Entering Room 61, the Class 4 students got right to work tackling the “brain breakfast” warm-up, a daily routine in Lauren Gallagher’s math class. The morning’s colorful lesson focused on decimals.
As the girls learned at the beginning of this unit, a decimal is a number expressed in the scale of tens, such as tenths, hundredths or thousandths. Numbers include a decimal point when they contain part of a whole number (For example: 3.75 equals three wholes and 75/100 of a whole).
To teach the unit on decimals, Ms. Gallagher uses Google spreadsheet grids, which allow the students to create digital designs using the countable rows and columns. For that day’s challenge, she presented her students with a classmate’s design of a house (dark brown and light brown) on a lawn (green) surrounded by an apple tree (red and green), a clear sky (light blue), fluffy clouds (white) and a bright sun (yellow). In total, the design was made up of 300 tiny squares of various hues. It was the students’ job to determine each color’s value and to double-check that the values indeed added up to the design’s total value, three wholes. Ms. Gallagher gave them a hint: One square in the design equaled one hundredth (a visual form with which they were familiar).
Except for the scratching of busy pencils, the rub of an eraser and an occasional whisper, Room 61 was still. While the students concentrated on solving the day’s decimal puzzle, their teacher guided them by suggesting strategies and asking questions. “What if I don’t like to borrow, or regroup, across zeros? What can I do instead?” she asked. “How do you know? Can you show me?” After a few minutes of productive independent work, the class came together to share.
“Who left blue for last?” asked Ms. Gallagher, referring to the sizable sky. Several hands went up. One student explained her reasoning: “There’s a lot of blue to add up.” In this scenario, some students felt it was easier to tabulate the sum of each of the other colors before calculating the value of the expansive blue by finding the remaining difference from the total design. Others chose alternative, equally valid, strategies.
“Now call on someone new for light brown,” Ms. Gallagher instructed another student, who offered her calculation for the house’s front door before calling on a friend to continue the conversation. By the end of the lesson, each student had an opportunity to share her decimal deductions.

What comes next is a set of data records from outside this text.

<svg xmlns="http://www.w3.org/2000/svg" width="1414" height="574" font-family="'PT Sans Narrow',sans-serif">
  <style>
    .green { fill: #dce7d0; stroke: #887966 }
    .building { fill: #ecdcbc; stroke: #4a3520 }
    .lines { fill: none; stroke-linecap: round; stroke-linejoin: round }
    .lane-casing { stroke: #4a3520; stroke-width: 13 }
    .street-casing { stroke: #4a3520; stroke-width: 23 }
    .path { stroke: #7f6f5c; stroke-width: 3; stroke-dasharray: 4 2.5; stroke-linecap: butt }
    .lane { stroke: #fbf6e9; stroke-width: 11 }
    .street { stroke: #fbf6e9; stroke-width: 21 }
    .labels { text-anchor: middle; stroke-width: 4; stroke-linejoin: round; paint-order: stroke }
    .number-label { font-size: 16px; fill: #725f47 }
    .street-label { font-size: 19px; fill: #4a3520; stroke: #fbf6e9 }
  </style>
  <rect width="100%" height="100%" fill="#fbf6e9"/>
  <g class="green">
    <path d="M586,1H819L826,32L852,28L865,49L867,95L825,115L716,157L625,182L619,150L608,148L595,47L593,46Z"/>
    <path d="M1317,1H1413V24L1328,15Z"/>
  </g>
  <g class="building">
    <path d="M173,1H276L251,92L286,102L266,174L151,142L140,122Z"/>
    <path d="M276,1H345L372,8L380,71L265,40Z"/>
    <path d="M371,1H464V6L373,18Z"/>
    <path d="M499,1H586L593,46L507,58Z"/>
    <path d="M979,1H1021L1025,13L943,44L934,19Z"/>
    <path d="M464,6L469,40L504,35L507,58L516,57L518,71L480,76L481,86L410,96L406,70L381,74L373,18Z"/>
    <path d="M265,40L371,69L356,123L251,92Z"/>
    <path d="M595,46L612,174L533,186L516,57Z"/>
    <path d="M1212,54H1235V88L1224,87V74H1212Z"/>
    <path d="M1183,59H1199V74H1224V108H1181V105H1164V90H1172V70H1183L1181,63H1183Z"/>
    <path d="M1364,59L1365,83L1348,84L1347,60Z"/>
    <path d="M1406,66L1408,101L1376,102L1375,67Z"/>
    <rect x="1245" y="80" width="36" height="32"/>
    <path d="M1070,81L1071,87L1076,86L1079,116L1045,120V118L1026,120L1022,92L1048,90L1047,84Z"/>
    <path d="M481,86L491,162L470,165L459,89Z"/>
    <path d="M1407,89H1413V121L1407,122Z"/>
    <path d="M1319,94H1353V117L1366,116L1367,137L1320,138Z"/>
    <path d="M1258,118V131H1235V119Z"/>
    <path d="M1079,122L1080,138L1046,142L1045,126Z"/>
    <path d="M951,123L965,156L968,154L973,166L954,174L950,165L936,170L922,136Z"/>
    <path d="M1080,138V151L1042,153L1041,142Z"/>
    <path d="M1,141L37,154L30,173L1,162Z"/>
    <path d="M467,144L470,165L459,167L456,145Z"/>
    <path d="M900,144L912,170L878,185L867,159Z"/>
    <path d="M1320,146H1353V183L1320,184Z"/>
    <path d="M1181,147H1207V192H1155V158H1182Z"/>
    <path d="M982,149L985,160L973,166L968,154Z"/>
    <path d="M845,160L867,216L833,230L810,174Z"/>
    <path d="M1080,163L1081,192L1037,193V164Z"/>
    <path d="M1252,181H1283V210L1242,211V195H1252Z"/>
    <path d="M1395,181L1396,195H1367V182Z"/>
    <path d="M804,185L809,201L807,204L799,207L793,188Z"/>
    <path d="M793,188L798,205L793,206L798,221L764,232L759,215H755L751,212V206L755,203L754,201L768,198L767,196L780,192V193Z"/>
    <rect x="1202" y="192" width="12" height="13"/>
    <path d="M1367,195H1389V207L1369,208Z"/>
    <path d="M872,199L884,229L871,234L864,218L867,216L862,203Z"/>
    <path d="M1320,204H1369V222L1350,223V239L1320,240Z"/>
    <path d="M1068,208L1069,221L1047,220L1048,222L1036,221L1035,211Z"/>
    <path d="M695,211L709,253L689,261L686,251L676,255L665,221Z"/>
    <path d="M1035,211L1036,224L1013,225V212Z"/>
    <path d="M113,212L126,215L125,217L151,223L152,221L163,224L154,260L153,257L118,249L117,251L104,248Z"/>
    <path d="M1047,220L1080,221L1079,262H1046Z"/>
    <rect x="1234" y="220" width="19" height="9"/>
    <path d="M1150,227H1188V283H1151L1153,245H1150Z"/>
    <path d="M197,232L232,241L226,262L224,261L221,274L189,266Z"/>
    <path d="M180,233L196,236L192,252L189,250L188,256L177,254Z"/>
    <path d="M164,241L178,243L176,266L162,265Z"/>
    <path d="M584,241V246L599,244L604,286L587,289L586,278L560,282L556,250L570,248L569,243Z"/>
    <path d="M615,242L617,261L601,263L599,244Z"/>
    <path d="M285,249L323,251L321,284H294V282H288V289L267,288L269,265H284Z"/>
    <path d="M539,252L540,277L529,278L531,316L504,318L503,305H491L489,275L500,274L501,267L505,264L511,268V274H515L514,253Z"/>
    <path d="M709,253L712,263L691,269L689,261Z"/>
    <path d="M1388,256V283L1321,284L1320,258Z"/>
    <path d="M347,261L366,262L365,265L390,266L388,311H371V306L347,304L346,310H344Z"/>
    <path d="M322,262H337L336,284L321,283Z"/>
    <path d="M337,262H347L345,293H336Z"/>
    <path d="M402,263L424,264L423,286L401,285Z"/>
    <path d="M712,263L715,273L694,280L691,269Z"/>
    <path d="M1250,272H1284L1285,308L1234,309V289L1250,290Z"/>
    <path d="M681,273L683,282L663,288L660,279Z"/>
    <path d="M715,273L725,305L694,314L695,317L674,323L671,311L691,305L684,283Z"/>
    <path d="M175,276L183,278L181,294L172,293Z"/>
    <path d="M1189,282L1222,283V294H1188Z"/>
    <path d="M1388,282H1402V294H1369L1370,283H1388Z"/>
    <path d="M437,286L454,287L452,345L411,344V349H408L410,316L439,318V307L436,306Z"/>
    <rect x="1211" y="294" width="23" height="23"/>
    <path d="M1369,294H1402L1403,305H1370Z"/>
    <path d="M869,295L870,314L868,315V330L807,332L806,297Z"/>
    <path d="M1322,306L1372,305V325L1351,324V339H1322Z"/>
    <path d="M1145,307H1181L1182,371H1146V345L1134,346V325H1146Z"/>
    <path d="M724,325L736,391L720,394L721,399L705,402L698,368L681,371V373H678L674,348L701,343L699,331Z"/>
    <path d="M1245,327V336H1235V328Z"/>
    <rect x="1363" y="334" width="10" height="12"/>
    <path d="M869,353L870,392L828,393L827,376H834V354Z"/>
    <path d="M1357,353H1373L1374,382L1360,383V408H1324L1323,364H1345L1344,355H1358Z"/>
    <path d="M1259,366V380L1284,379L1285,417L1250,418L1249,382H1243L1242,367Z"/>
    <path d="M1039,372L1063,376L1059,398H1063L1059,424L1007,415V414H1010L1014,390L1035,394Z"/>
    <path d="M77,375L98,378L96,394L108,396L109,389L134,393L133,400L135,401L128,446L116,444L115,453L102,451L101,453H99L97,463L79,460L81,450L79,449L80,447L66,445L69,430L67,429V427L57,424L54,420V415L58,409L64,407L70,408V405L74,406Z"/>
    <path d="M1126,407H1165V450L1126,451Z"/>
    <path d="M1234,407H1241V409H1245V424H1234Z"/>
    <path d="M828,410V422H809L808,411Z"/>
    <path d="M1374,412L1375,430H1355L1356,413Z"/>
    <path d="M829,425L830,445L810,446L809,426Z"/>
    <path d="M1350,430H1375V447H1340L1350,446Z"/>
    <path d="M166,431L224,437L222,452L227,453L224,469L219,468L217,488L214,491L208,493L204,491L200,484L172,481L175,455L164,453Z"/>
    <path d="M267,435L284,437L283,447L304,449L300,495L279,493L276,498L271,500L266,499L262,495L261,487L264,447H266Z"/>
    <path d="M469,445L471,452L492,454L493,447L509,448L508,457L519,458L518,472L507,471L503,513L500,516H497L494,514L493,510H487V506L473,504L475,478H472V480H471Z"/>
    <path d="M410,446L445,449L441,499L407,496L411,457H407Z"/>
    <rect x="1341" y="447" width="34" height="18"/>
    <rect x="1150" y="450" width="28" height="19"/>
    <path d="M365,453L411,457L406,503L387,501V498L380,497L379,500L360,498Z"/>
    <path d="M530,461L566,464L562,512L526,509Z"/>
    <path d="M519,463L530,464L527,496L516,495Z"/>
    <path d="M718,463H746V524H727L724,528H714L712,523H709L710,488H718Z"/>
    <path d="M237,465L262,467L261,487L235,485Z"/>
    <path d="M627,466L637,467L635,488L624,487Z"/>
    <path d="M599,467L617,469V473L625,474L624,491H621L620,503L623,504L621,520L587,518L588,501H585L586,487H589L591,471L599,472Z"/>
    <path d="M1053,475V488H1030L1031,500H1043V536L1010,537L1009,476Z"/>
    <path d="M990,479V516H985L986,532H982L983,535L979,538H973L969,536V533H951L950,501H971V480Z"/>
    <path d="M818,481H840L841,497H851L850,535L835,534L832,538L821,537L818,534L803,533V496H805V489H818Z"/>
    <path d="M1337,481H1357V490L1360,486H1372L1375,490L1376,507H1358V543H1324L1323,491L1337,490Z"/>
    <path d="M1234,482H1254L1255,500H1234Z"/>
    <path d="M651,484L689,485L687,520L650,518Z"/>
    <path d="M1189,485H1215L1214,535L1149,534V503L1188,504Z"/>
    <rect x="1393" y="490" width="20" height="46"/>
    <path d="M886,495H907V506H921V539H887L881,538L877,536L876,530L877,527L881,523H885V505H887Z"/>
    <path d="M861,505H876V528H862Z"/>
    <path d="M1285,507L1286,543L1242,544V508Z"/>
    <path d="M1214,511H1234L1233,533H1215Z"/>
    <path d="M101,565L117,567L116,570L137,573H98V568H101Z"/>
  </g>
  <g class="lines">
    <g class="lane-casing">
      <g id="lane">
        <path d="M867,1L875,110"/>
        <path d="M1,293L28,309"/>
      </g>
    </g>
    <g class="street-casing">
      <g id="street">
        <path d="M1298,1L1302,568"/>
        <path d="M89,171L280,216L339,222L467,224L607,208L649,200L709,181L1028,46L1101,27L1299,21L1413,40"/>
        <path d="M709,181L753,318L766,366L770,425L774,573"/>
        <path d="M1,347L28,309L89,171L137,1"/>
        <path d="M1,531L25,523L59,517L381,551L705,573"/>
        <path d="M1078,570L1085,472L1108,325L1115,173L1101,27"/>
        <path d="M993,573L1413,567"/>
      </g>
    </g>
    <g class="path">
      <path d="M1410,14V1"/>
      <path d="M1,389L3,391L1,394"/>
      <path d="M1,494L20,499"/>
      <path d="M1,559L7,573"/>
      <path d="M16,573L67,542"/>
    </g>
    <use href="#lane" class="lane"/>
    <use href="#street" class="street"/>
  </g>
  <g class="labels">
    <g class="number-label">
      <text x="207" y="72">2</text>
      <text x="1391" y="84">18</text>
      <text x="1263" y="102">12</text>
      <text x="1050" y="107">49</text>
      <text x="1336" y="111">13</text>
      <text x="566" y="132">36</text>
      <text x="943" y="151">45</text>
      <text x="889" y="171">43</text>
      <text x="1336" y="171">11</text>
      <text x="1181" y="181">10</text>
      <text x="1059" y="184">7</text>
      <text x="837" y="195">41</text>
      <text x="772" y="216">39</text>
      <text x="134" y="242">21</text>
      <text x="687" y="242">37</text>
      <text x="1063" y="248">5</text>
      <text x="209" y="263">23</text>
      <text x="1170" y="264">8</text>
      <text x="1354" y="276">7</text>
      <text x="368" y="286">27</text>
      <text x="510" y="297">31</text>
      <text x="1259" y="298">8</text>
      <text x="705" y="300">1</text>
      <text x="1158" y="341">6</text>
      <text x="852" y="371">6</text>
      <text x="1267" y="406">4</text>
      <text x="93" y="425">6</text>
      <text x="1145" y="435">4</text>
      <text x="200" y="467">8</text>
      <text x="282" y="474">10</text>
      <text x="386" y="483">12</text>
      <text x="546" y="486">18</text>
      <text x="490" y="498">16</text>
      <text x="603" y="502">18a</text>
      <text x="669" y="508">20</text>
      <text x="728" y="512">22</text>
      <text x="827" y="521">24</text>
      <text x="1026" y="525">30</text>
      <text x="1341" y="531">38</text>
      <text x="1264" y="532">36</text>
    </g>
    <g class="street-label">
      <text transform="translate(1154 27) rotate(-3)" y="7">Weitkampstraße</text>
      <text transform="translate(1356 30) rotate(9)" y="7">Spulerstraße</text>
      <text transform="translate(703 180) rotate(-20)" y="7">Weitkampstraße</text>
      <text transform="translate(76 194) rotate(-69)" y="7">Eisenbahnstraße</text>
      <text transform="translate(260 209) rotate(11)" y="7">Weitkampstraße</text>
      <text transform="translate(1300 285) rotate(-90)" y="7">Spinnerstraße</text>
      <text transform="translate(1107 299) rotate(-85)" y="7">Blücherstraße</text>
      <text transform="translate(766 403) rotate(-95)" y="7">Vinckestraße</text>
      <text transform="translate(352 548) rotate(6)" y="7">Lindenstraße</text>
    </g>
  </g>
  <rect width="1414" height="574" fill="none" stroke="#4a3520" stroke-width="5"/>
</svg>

As they made their calculations, the girls learned how to write the decimals in four ways: standard, picture, word and fraction forms. For example, if the color blue encompassed 44 out of 100 squares, number representations included: 0.44 (standard); | | | | …. (picture); forty-four hundredths (word); and 44/100 (fraction). They recorded these forms in a table, called the key.
As positive peer feedback is a regular part of the class, the atmosphere was one of camaraderie, not competition. “Mistakes are always learning opportunities,” Ms. Gallagher stated. “Give yourselves a pat on the back for trying.”
During an earlier class, the students designed their own digital pictures based on grids of 100 or 1,000 with an accompanying explanatory decimal key. A creation with Rudolph, complete with a shiny red nose, was clever and timely. Another featured geometric configurations in purple, yellow and orange.
“It’s really cool to represent decimals through pictures,” exclaimed a student, whose enthusiasm for this project was widely shared among her classmates:
“I really like math! Especially in Class 4 [because] you’re making so many connections. Math is all about making connections.”
“You need to find out yourself. We are not sitting for hours and memorizing. We’re not being told the answer. We are discovering it.”
“I love math. It’s my favorite subject. There is always so much more to learn, which is so cool!”
As the morning’s lively lesson wrapped up, the Class 4 students handed in their papers, collected their backpacks and headed to recess, perhaps with an extra boost of confidence from their study of dazzling decimals.